Thursday, November 6, 2008

Drunk drivers beware!

Metro police have introduced a one-stop shop for drunken drivers aimed at increasing their conviction rate to 90 percent over the festive season.

Motorists who are planning a tipple this weekend will be among the first to experience the new 24 hour, seven days a week Intoximeter Alcohol Evidential Test Centre, a processing centre located at the Johannesburg Metro Police Department's officers in Village Street in the CBD.

Anyone caught in the swoop - set to take place in Randburg, Soweto and Johannesburg CBD - will be taken to the new "boozer factory" and holding area, the infrastructure alone costing R500 000, a donation from Business Against Crime with the new Drager breathalysers costing R75 000 each.

Metro police chief Chris Ngcobo said this morning at the launch of the new device that his force had caught almost 4 000 drunken drivers over the course of the year but that 95 percent of the cases never get prosecuted successfully, many not even making it to court.

"Drunk drivers just aren't taking us seriously," admitted Ngcobo.

In recent roadblocks in Hillbrow, police arrested 48 people for drunken driving in just one hour. Over the same period a roadblock in Moroka, Soweto, yielded 30 drunken driving arrests.

"If you look at (Pretoria High Court) Judge (Nkola) Motata's case, look how long it took for that to go to court.
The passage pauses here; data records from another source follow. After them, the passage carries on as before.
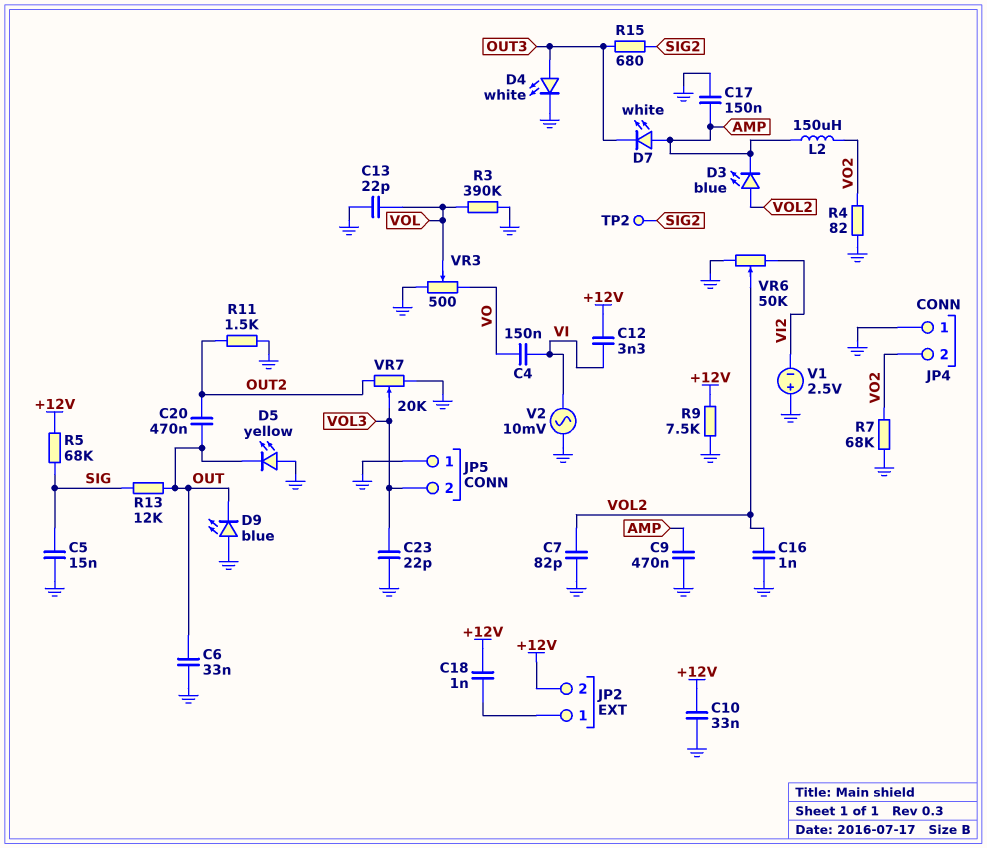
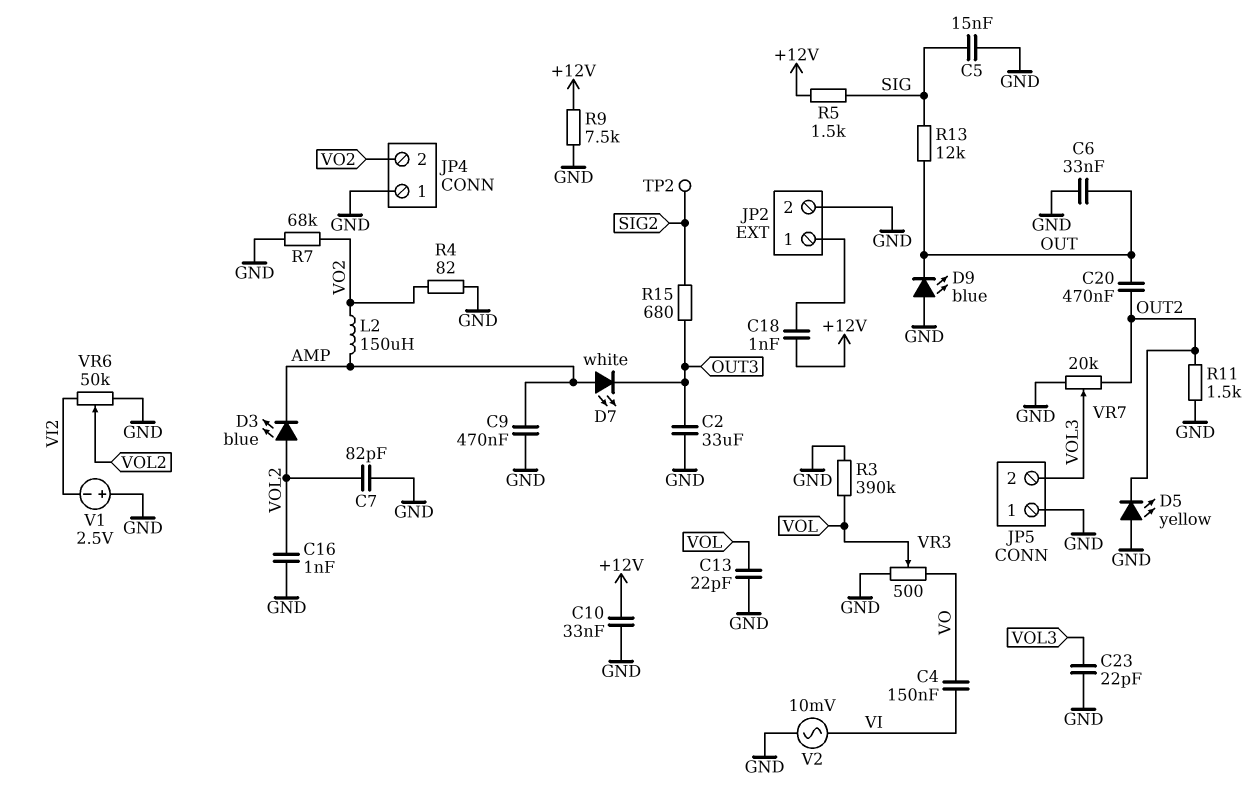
C2: none -> 33uF (GND, OUT3)
C12: 3.3nF (+12V, VI) -> none
C17: 150nF (AMP, GND) -> none
D4: LED white (A OUT3, K GND) -> none
D5: LED yellow (A GND, K OUT) -> LED yellow (A GND, K OUT2)
JP2 pin 2: +12V -> GND
R5: 68k (+12V, SIG) -> 1.5k (+12V, SIG)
At least it went to court," he said.

Judge Motata is currently on trial for drunken driving in the Johannesburg magistrate's court after smashing through a Hurlingham, Johannesburg, wall with his Jaguar in January last year.
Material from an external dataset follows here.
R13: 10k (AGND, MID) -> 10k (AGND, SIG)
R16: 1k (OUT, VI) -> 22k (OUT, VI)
In 90 percent of cases where people are killed in accidents, alcohol is involved.

The new system will start off with 40 mobile breathalysers. If someone is suspected of drunken driving they will be taken to Village Street and required to blow into the Drager machine.

The result, which will give an accurate blood alcohol reading, will be used as evidence in court, which would negate the need for a blood test.

Suspects often refused to cooperate with a blood sample being taken and the results take between 12 and 18 months.

Other than the delay in prosecution, the delay in receiving the test results also means those waiting for an insurance claim to pay out have to wait up to two years.

Other than the Drager, the entire Intoximeter Test Centre will be monitored by CCTV cameras which will also help with circumstancial evidence against a drunk driver. This would also prevent any flouting of the law by metro officers.

The centre will see two dedicated full-time prosecutors who will often be in attendance for the initial arrest and follow the case through to the courts.

Holding areas with open cells will be used to house suspects with additional specially adapted trucks on hand to deal with the massive number of arrests expected over the festive season.

Those convicted of drunken driving will also be "named and shamed" in the newspapers with their blood alcohol level handed over to the media.

Ngcobo said his officers would not abandon some of the tried and trusted methods, like making a suspected drunk driver walk on a white line and holding up a number of fingers for them to identify.

As part of the metro police's efforts to create awareness of the affects of alcohol, they are staging an office party this weekend where the participants will have their blood alcohol tested every hour.